- READING TEXT
● ● ● ●
King Jagiello
In a terrace overlooking Turtle Pond stands the equestrian monument to King Jagiello (1352–1434), the Grand Duke of Lithuania who became the King of Poland.
The Polish sculptor Stanislaw Ostrowski created the monument for the Polish pavilion at the 1939 World’s Fair in Queens. The monument depicts a scene from the 1410 Battle of Grunwald when the king received two swords from his adversaries, the Teutonic Knights of the Cross. He raises the crossed swords above his head as he stands in the stirrups of his battle horse. Ostrowski modeled the monument after a statue in Warsaw but added the dramatically raised swords. Just six months after the pavilion opened, in September 1939, the Nazis invaded Poland destroying all symbols of Polish nationalism including the original statue of the King.
● ● ● ●
- LIST OF TASKS
- A) According to the King Jagiello monument text, who created the monument?
- B) Please continue the text about the King Jagiello monument, writing the next part after its last sentence.
● ● ● ●
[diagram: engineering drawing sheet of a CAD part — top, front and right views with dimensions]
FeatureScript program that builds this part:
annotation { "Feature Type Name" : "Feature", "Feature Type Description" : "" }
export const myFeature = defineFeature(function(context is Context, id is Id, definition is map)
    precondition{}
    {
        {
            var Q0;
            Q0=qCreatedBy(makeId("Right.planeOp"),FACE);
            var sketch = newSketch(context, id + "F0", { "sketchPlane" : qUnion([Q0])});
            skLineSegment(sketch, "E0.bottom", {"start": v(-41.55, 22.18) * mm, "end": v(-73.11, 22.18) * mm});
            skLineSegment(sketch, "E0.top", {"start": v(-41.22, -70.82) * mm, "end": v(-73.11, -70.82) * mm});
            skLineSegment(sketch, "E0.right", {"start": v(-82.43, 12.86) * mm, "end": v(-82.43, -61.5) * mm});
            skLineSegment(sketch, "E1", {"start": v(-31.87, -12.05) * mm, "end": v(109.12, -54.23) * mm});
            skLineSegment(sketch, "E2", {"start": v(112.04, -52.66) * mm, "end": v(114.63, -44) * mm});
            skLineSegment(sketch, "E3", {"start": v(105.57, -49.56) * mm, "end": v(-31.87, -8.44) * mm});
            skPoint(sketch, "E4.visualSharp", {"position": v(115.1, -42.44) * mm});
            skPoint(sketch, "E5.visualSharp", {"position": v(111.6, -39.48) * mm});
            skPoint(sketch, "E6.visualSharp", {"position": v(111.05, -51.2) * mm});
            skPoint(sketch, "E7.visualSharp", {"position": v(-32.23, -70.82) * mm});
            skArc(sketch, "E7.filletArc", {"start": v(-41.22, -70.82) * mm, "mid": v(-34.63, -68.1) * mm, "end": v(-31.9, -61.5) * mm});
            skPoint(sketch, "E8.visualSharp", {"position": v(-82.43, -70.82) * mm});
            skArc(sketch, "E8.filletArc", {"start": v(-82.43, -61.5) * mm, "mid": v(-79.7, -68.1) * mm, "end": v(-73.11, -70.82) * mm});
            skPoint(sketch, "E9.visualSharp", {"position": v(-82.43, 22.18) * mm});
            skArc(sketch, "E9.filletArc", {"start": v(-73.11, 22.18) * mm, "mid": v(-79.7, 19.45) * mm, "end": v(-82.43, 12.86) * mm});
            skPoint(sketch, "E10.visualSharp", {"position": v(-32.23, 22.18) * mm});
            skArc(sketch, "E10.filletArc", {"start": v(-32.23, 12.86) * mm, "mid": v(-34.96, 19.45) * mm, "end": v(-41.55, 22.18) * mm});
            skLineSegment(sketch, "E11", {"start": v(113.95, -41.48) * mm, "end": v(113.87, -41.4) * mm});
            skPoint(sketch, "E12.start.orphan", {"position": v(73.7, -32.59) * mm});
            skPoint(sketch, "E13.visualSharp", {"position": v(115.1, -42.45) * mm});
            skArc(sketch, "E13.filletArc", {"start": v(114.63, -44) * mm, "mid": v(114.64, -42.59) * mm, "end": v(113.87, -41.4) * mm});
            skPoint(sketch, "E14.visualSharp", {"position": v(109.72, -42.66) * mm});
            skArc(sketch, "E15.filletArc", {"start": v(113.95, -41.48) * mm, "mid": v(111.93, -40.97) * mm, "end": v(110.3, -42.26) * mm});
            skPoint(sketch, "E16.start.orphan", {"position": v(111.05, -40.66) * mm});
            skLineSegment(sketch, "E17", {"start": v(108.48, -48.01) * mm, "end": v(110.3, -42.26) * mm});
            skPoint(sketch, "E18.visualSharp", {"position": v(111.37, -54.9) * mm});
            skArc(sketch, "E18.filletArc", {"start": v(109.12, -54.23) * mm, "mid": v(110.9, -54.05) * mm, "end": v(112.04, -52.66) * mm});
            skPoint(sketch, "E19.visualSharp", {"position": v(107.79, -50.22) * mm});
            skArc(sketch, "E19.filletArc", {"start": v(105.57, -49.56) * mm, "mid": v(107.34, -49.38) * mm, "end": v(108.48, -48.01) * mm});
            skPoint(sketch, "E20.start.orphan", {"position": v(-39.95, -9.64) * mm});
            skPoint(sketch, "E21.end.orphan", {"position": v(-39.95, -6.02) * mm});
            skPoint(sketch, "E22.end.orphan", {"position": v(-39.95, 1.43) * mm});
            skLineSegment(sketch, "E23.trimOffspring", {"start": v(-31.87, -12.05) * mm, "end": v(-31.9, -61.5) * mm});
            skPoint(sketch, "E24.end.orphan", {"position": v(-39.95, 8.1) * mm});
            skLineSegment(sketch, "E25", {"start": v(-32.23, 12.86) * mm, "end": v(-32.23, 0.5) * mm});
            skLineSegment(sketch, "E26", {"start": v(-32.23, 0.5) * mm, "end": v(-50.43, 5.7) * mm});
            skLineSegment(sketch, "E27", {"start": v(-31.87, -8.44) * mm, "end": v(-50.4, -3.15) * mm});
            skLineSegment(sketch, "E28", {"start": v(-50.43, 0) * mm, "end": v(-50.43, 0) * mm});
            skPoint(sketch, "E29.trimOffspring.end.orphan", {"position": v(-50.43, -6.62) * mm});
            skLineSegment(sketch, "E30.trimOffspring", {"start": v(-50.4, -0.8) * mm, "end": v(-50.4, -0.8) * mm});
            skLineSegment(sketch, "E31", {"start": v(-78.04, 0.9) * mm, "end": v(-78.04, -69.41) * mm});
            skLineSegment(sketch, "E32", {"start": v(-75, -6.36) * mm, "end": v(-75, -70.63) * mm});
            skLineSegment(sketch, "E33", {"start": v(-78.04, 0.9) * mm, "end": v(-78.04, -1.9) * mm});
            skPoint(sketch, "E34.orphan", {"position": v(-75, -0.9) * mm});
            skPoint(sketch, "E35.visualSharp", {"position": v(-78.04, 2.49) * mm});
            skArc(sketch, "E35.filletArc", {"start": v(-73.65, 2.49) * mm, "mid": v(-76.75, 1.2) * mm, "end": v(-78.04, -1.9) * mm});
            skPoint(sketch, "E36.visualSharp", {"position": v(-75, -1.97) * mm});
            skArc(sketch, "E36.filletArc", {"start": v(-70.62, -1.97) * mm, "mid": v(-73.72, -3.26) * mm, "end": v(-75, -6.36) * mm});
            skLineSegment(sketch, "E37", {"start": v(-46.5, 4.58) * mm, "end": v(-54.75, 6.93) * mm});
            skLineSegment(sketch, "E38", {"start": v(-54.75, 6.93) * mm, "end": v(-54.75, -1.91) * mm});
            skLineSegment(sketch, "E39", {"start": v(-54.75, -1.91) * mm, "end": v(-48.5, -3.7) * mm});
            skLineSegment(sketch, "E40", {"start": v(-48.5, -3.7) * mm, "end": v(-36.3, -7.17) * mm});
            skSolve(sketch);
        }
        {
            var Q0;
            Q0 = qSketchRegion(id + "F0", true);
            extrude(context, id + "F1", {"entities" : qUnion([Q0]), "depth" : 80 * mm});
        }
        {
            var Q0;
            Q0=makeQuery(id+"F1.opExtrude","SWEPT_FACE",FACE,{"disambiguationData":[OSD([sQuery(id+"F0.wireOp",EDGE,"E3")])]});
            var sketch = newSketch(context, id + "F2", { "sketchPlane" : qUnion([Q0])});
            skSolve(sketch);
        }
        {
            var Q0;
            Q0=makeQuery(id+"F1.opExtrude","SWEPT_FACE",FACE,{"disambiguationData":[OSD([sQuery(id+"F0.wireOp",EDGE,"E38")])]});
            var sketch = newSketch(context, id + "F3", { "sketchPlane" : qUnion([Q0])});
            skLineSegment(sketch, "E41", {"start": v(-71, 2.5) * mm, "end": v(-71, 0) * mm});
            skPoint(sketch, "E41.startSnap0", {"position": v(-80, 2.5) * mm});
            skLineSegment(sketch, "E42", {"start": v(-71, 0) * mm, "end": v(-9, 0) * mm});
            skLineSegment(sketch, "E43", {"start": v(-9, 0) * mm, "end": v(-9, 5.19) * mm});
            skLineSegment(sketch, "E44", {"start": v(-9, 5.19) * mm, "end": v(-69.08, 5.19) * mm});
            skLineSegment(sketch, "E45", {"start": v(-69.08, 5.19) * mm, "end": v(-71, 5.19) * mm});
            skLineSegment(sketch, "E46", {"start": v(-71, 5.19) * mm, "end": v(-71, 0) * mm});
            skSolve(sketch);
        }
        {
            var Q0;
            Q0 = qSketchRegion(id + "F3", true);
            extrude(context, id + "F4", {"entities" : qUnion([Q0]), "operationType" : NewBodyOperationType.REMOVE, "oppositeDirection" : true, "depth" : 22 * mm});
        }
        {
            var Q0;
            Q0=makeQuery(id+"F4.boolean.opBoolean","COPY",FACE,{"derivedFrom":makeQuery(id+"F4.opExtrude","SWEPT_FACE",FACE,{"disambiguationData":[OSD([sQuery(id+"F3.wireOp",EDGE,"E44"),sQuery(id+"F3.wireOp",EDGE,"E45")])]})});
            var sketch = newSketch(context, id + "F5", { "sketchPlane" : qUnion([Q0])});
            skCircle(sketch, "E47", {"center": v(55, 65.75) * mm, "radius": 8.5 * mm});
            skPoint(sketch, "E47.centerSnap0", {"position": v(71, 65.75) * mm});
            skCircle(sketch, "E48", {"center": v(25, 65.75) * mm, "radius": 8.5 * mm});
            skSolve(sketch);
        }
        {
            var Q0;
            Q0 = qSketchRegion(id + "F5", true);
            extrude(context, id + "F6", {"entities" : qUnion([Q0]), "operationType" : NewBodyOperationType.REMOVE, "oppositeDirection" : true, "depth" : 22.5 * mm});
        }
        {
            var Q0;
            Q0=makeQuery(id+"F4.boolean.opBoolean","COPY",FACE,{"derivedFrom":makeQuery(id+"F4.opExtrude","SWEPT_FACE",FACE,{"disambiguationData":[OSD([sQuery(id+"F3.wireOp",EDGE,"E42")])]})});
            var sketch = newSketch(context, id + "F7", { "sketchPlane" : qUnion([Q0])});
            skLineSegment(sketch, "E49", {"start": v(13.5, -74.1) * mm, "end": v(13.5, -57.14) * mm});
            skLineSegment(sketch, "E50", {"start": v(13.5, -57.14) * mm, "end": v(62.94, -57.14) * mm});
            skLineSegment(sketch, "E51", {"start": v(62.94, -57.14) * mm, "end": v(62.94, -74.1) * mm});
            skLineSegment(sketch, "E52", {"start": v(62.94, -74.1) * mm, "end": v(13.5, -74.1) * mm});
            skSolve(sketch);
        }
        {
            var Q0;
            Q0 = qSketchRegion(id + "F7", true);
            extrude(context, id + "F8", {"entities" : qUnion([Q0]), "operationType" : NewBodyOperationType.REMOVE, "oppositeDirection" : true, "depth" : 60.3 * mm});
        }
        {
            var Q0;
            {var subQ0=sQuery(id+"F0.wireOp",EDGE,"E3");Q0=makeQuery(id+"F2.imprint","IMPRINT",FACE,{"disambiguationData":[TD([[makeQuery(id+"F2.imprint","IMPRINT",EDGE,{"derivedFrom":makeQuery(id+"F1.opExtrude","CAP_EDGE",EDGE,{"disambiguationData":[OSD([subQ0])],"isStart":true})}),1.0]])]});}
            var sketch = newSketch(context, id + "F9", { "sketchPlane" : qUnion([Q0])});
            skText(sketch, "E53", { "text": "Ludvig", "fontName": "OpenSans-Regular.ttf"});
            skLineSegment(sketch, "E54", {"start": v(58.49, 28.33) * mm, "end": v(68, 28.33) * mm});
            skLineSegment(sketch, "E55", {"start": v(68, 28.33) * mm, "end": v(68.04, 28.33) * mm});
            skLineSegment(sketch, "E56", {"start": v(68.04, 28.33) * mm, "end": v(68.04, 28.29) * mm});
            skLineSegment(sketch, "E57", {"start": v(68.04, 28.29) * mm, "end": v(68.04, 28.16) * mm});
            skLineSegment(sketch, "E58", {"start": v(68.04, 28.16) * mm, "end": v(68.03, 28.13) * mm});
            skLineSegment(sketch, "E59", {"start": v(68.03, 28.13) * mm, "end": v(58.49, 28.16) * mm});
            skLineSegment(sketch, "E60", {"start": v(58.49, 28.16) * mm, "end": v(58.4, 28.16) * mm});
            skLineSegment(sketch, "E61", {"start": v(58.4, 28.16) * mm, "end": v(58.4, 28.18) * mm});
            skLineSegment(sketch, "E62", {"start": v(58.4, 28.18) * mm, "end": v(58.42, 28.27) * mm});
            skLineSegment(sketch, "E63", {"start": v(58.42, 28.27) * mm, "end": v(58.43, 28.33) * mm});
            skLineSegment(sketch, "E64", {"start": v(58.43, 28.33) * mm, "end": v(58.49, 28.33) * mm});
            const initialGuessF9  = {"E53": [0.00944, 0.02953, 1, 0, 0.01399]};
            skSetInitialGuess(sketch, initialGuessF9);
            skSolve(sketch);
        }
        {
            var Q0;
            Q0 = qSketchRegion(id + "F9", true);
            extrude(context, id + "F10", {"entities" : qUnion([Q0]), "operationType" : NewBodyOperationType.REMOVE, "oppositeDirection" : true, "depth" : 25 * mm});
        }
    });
● ● ● ●
- ANSWERS GIVEN
- A) The Polish sculptor Stanislaw Ostrowski.

- B)
When the Fair closed in 1940, the contents of the Polish pavilion were unable to return home because of the Nazi occupation. Parks Commissioner Robert Moses, who was also involved with planning for the Fair, and Mayor LaGuardia worked with a committee of Polish organizations to find a home for the King Jagiello monument in New York. On July 15, 1945, the 535th anniversary of the Battle of Grunwald and two months after V-E Day, the monument was unveiled in Central Park.
King Jagiello is one of several equestrian monuments in the Park. Others include the William Tecumseh Sherman monument and the monuments to the Latin American heroes Jose Marti, Simón Bolívar and José de San Martín.